The UK Space Agency awarded £6.7M ($8.6M) to two small launch startups that plan to lift off from UK spaceports.
- Scotland-based Orbex, which aims to fly its sustainable micro-rocket from Spaceport Sutherland on Scotland’s north coast, received £3.3M ($4.2M).
- HyImpulse, a German launcher associated with SaxaVord Spaceport on the Shetland Islands, was awarded £3.4M ($4.3M), the UK Space Agency said in a statement.
Orbex’s plan: Orbex will use the funding to build an on-site biofuel plant at the Sutherland Spaceport, which will make biopropane fuel for its Prime rocket from vegetable waste.
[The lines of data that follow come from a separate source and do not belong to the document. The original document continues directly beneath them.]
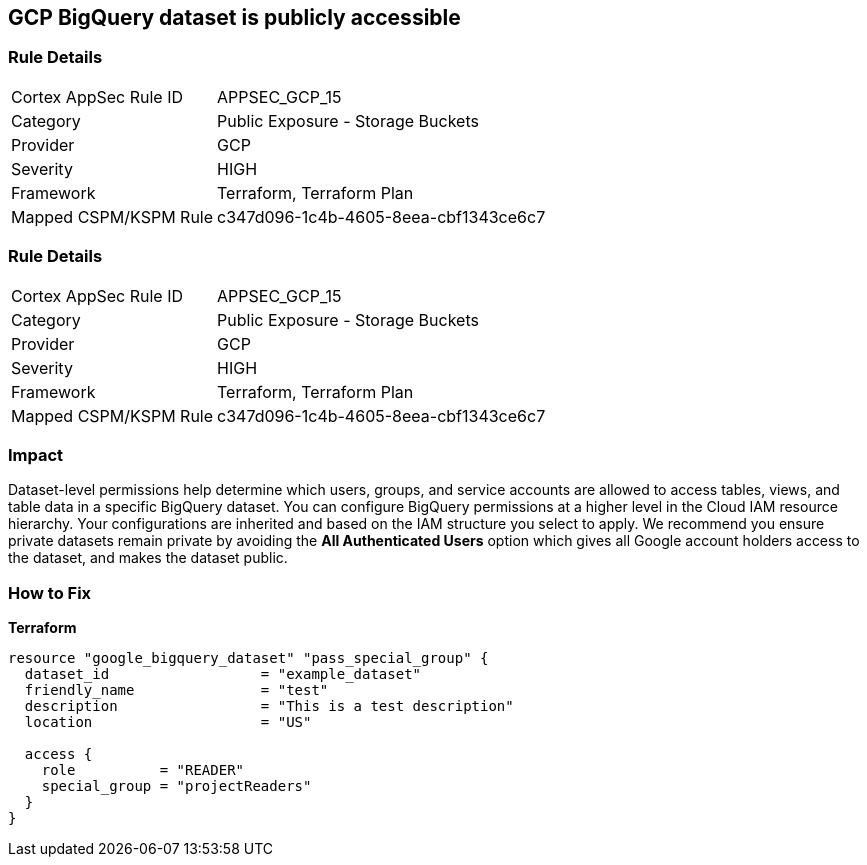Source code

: == GCP BigQuery dataset is publicly accessible


=== Rule Details

[cols="1,2"]
|===
|Cortex AppSec Rule ID |APPSEC_GCP_15
|Category |Public Exposure - Storage Buckets
|Provider |GCP
|Severity |HIGH
|Framework |Terraform, Terraform Plan
|Mapped CSPM/KSPM Rule |c347d096-1c4b-4605-8eea-cbf1343ce6c7
|===


=== Rule Details

[cols="1,2"]
|===
|Cortex AppSec Rule ID |APPSEC_GCP_15
|Category |Public Exposure - Storage Buckets
|Provider |GCP
|Severity |HIGH
|Framework |Terraform, Terraform Plan
|Mapped CSPM/KSPM Rule |c347d096-1c4b-4605-8eea-cbf1343ce6c7
|===


=== Impact
Dataset-level permissions help determine which users, groups, and service accounts are allowed to access tables, views, and table data in a specific BigQuery dataset.
You can configure BigQuery permissions at a higher level in the Cloud IAM resource hierarchy.
Your configurations are inherited and based on the IAM structure you select to apply.
We recommend you ensure private datasets remain private by avoiding the *All Authenticated Users* option which  gives all Google account holders access to the dataset, and makes the dataset public.

=== How to Fix


*Terraform* 




[source,go]
----
resource "google_bigquery_dataset" "pass_special_group" {
  dataset_id                  = "example_dataset"
  friendly_name               = "test"
  description                 = "This is a test description"
  location                    = "US"

  access {
    role          = "READER"
    special_group = "projectReaders"
  }
}
----

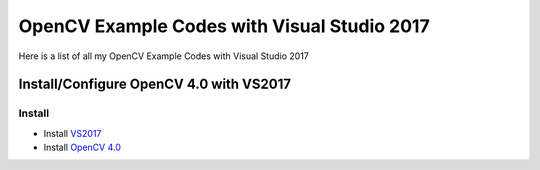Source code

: ###################
OpenCV Example Codes with Visual Studio 2017
###################

Here is a list of all my OpenCV Example Codes with Visual Studio 2017

-----------------
Install/Configure OpenCV 4.0 with VS2017
-----------------
^^^^^^^^^
Install
^^^^^^^^^

* Install `VS2017 <https://visualstudio.microsoft.com/tr/downloads/>`_
* Install `OpenCV 4.0 <https://opencv.org/releases.html>`_
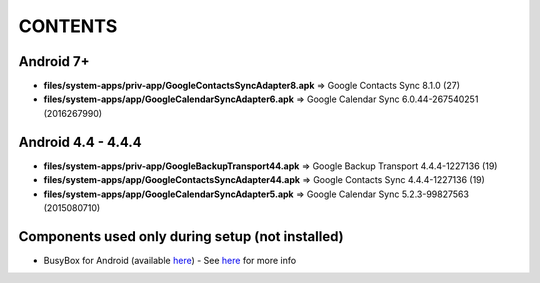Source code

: ..
   SPDX-FileCopyrightText: (c) 2016 ale5000
   SPDX-License-Identifier: GPL-3.0-or-later
   SPDX-FileType: DOCUMENTATION

========
CONTENTS
========
.. |star| replace:: ⭐️
.. |fire| replace:: 🔥
.. |boom| replace:: 💥

Android 7+
----------
- **files/system-apps/priv-app/GoogleContactsSyncAdapter8.apk** => Google Contacts Sync 8.1.0 (27)
- **files/system-apps/app/GoogleCalendarSyncAdapter6.apk** => Google Calendar Sync 6.0.44-267540251 (2016267990)

Android 4.4 - 4.4.4
-------------------
- **files/system-apps/priv-app/GoogleBackupTransport44.apk** => Google Backup Transport 4.4.4-1227136 (19)
- **files/system-apps/app/GoogleContactsSyncAdapter44.apk** => Google Contacts Sync 4.4.4-1227136 (19)
- **files/system-apps/app/GoogleCalendarSyncAdapter5.apk** => Google Calendar Sync 5.2.3-99827563 (2015080710)

Components used only during setup (not installed)
-------------------------------------------------
- BusyBox for Android (available `here <https://forum.xda-developers.com/showthread.php?t=3348543>`_) - See `here <misc/README.rst>`_ for more info
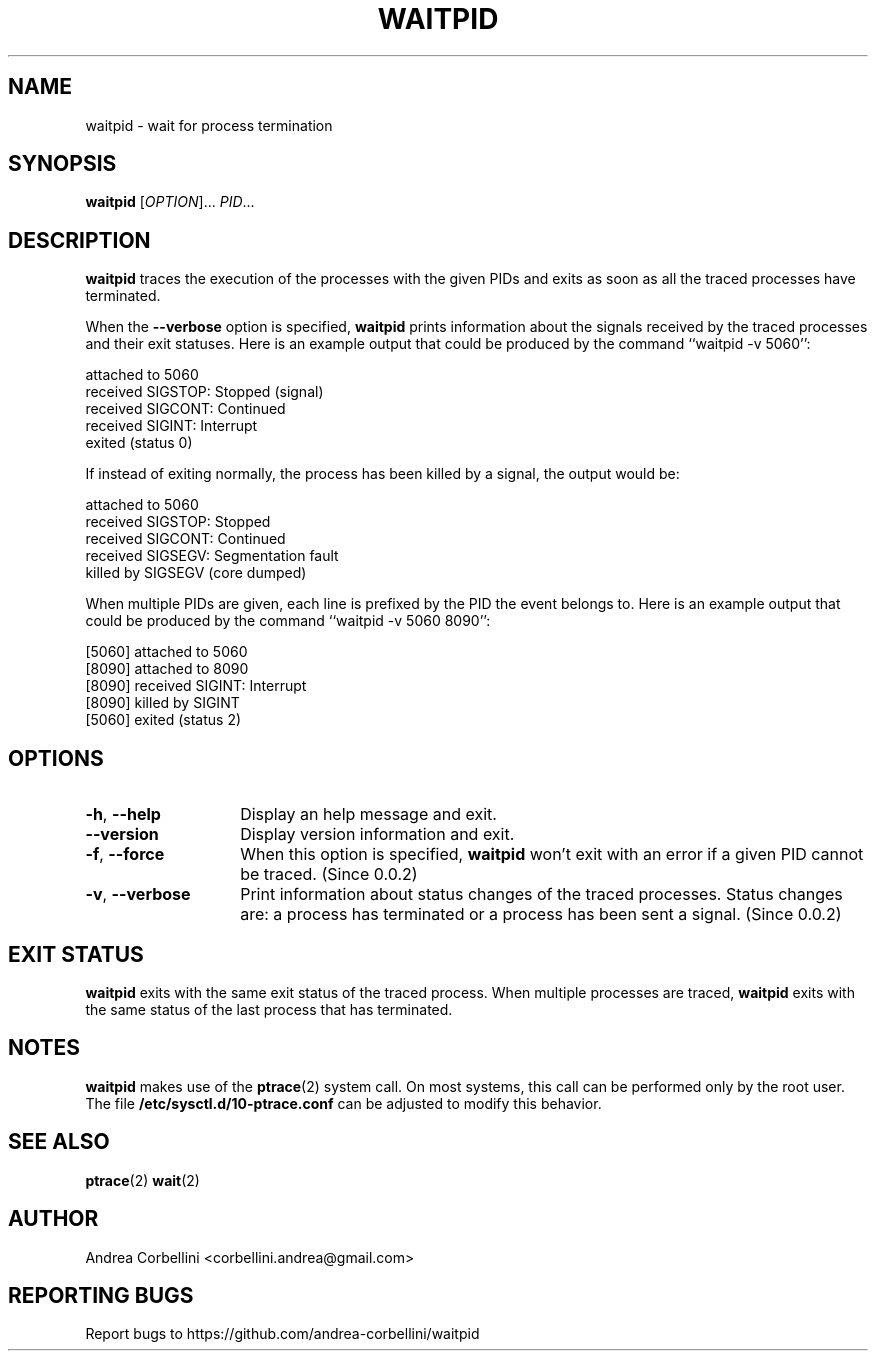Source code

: .de CW
.sp
.nf
.ft CW
..
.de CE
.ft R
.fi
.sp
..
.TH WAITPID 1  "February 2013" "waitpid 0.0.2" "User Commands"
.SH NAME
waitpid \- wait for process termination
.SH SYNOPSIS
.B waitpid
[\fIOPTION\fR]... \fIPID\fR...
.SH DESCRIPTION
.B waitpid
traces the execution of the processes with the
given PIDs and exits as soon as all the traced
processes have terminated.
.PP
When the
.B \-\-verbose
option is specified,
.B waitpid
prints information about the signals received by
the traced processes and their exit statuses.
Here is an example output that could be produced
by the command ``waitpid \-v 5060'':
.CW
    attached to 5060
    received SIGSTOP: Stopped (signal)
    received SIGCONT: Continued
    received SIGINT: Interrupt
    exited (status 0)
.CE
If instead of exiting normally, the process has
been killed by a signal, the output would be:
.CW
    attached to 5060
    received SIGSTOP: Stopped
    received SIGCONT: Continued
    received SIGSEGV: Segmentation fault
    killed by SIGSEGV (core dumped)
.CE
When multiple PIDs are given, each line is
prefixed by the PID the event belongs to.
Here is an example output that could be produced
by the command ``waitpid \-v 5060 8090'':
.CW
    [5060] attached to 5060
    [8090] attached to 8090
    [8090] received SIGINT: Interrupt
    [8090] killed by SIGINT
    [5060] exited (status 2)
.CE
.SH OPTIONS
.TP 14
.TP
\fB\-h\fR, \fB\-\-help\fR
Display an help message and exit.
.TP
\fB\-\-version\fR
Display version information and exit.
.TP
\fB\-f\fR, \fB\-\-force\fR
When this option is specified,
.B waitpid
won't exit with an error if a given PID cannot be
traced. (Since 0.0.2)
.TP
\fB\-v\fR, \fB\-\-verbose\fR
Print information about status changes of the
traced processes. Status changes are: a process
has terminated or a process has been sent a
signal. (Since 0.0.2)
.SH "EXIT STATUS"
.B waitpid
exits with the same exit status of the traced process.
When multiple processes are traced,
.B waitpid
exits with the same status of the last process
that has terminated.
.SH NOTES
.B waitpid
makes use of the
.BR ptrace (2)
system call. On most systems, this call can be
performed only by the root user. The file
.B /etc/sysctl.d/10-ptrace.conf
can be adjusted to modify this behavior.
.SH "SEE ALSO"
.BR ptrace (2)
.BR wait (2)
.SH AUTHOR
Andrea Corbellini <corbellini.andrea@gmail.com>
.SH "REPORTING BUGS"
Report bugs to https://github.com/andrea-corbellini/waitpid
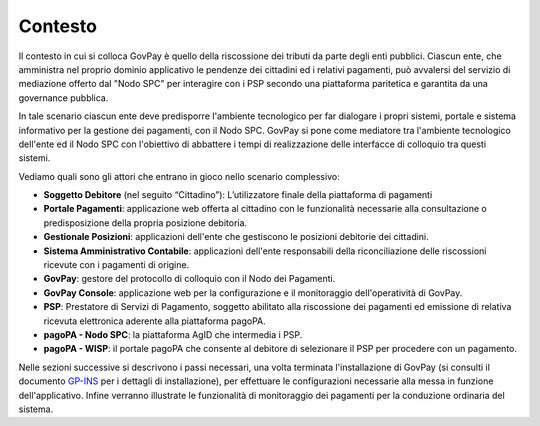 .. _utente_contesto:

Contesto
===========

Il contesto in cui si colloca GovPay è quello della riscossione dei
tributi da parte degli enti pubblici. Ciascun ente, che amministra nel
proprio dominio applicativo le pendenze dei cittadini ed i relativi
pagamenti, può avvalersi del servizio di mediazione offerto dal "Nodo
SPC" per interagire con i PSP secondo una piattaforma paritetica e
garantita da una governance pubblica. 

In tale scenario ciascun ente deve predisporre l'ambiente tecnologico
per far dialogare i propri sistemi, portale e sistema informativo per la
gestione dei pagamenti, con il Nodo SPC. GovPay si pone come mediatore
tra l'ambiente tecnologico dell'ente ed il Nodo SPC con l'obiettivo di
abbattere i tempi di realizzazione delle interfacce di colloquio tra
questi sistemi.

Vediamo quali sono gli attori che entrano in gioco nello scenario
complessivo:

-  **Soggetto Debitore** (nel seguito “Cittadino”): L’utilizzatore
   finale della piattaforma di pagamenti 
-  **Portale Pagamenti**: applicazione web offerta al cittadino con le
   funzionalità necessarie alla consultazione o predisposizione della
   propria posizione debitoria. 
-  **Gestionale Posizioni**: applicazioni dell'ente che gestiscono le
   posizioni debitorie dei cittadini.
-  **Sistema Amministrativo Contabile**: applicazioni dell'ente
   responsabili della riconciliazione delle riscossioni ricevute con i
   pagamenti di origine.
-  **GovPay**: gestore del protocollo di colloquio con il Nodo dei
   Pagamenti.
-  **GovPay Console**: applicazione web per la configurazione e il
   monitoraggio dell'operatività di GovPay. 
-  **PSP**: Prestatore di Servizi di Pagamento, soggetto abilitato alla
   riscossione dei pagamenti ed emissione di relativa ricevuta
   elettronica aderente alla piattaforma pagoPA.
-  **pagoPA - Nodo SPC**: la piattaforma AgID che intermedia i PSP.
-  **pagoPA - WISP**: il portale pagoPA che consente al debitore di
   selezionare il PSP per procedere con un pagamento.
   
Nelle sezioni successive si descrivono i passi necessari, una volta
terminata l'installazione di GovPay (si consulti il documento 
`GP-INS <#GPINS>`__ per i dettagli di installazione), per effettuare le
configurazioni necessarie alla messa in funzione dell'applicativo.
Infine verranno illustrate le funzionalità di monitoraggio dei pagamenti
per la conduzione ordinaria del sistema.

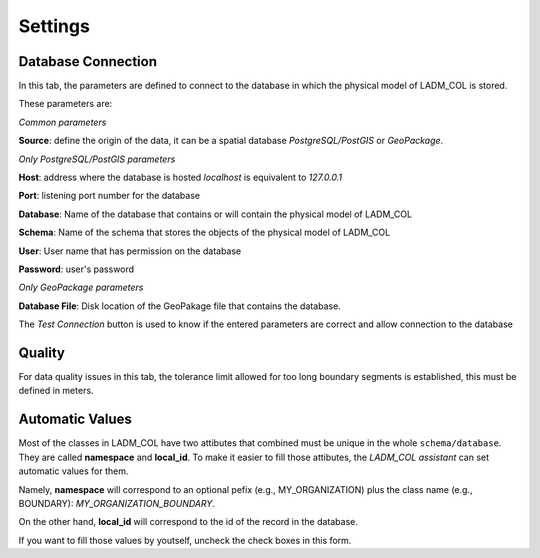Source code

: Settings
************

.. image:: static/03_CONFIGURACION.gif
   :height: 500
   :width: 800
   :scale: 100
   :alt: about plugin

Database Connection
---------------------

In this tab, the parameters are defined to connect to the database in which the
physical model of LADM_COL is stored.

These parameters are: \

*Common parameters*

**Source**: define the origin of the data, it can be a spatial database
*PostgreSQL/PostGIS* or *GeoPackage*.

*Only PostgreSQL/PostGIS parameters*

**Host**: address where the database is hosted *localhost* is equivalent to
*127.0.0.1*

**Port**: listening port number for the database

**Database**: Name of the database that contains or will contain the physical
model of LADM_COL

**Schema**: Name of the schema that stores the objects of the physical model of
LADM_COL

**User**: User name that has permission on the database

**Password**: user's password

*Only GeoPackage parameters*

**Database File**: Disk location of the GeoPakage file that contains the
database.

The *Test Connection* button is used to know if the entered parameters are
correct and allow connection to the database

Quality
-------------

For data quality issues in this tab, the tolerance limit allowed for
too long boundary segments is established, this must be defined in meters.

Automatic Values
-----------------

Most of the classes in LADM_COL have two attibutes that combined must be unique
in the whole ``schema/database``. They are called **namespace**
and **local_id**. To make it easier to fill those attibutes, the *LADM_COL
assistant* can set automatic values for them.

Namely, **namespace** will correspond to an optional pefix (e.g.,
MY_ORGANIZATION) plus the class name (e.g., BOUNDARY):
`MY_ORGANIZATION_BOUNDARY`.

On the other hand, **local_id** will correspond to the id of the record in the
database.

If you want to fill those values by youtself, uncheck the check boxes in this
form.
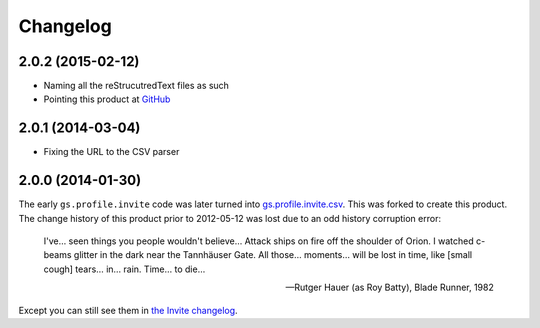 Changelog
=========

2.0.2 (2015-02-12)
------------------

* Naming all the reStrucutredText files as such
* Pointing this product at GitHub_

.. _GitHub: https://github.com/groupserver/gs.profile.add.csv

2.0.1 (2014-03-04)
------------------

* Fixing the URL to the CSV parser

2.0.0 (2014-01-30)
------------------

The early ``gs.profile.invite`` code was later turned into
`gs.profile.invite.csv`_. This was forked to create this product.
The change history of this product prior to 2012-05-12 was lost
due to an odd history corruption error:

    I've… seen things you people wouldn't believe… Attack ships
    on fire off the shoulder of Orion. I watched c-beams glitter
    in the dark near the Tannhäuser Gate. All those… moments…
    will be lost in time, like [small cough] tears… in…
    rain. Time… to die…

    — Rutger Hauer (as Roy Batty), Blade Runner, 1982

Except you can still see them in `the Invite changelog`_.
 
.. _gs.profile.invite.csv:
   https://github.com/groupserver/gs.profile.invite.csv
.. _the Invite changelog:
   https://github.com/groupserver/gs.profile.invite.csv/commits/master

..  LocalWords:  Changelog Tannhäuser Rutger Hauer changelog CSV
..  LocalWords:  reStrucutredText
Orbex has dubbed Prime the “world’s most environmentally friendly rocket” and, together with the Sutherland Spaceport, wants to run the world’s first carbon neutral satellite launch business.
The company is planning to launch from Surtherland a dozen times per year, lofting small satellites into polar and sun-synchronous orbits.
HyImpulse’s plan: HyImpulse is putting the money towards testing the propulsion system of its SL1 microlauncher, which combusts synthetic paraffin, a novel type of fuel manufactured “using renewable energy sources,” the firm said in a statement. The rocket company will also build its carbon fiber liquid oxygen tanks in the UK as part of a new venture.
Long time coming: The UK first announced plans to develop a commercial spaceport in 2014, with a goal of seeing rockets lift off from British soil by 2020—a goal that remains on the country’s to-do list. In 2018, the UK Space Agency provided funding for the Sutherland Spaceport, SaxaVord, and Spaceport Cornwall.
The latter hosted the debut attempt to launch a rocket from the UK in January: Virgin Orbit’s LauncherOne rocket failed shortly after being released from the company’s converted Boeing 747.
What’s next: HyImpulse plans to launch a demonstrator sounding rocket from Australia in early 2024. Orbex has not yet announced its timeline for a debut flight.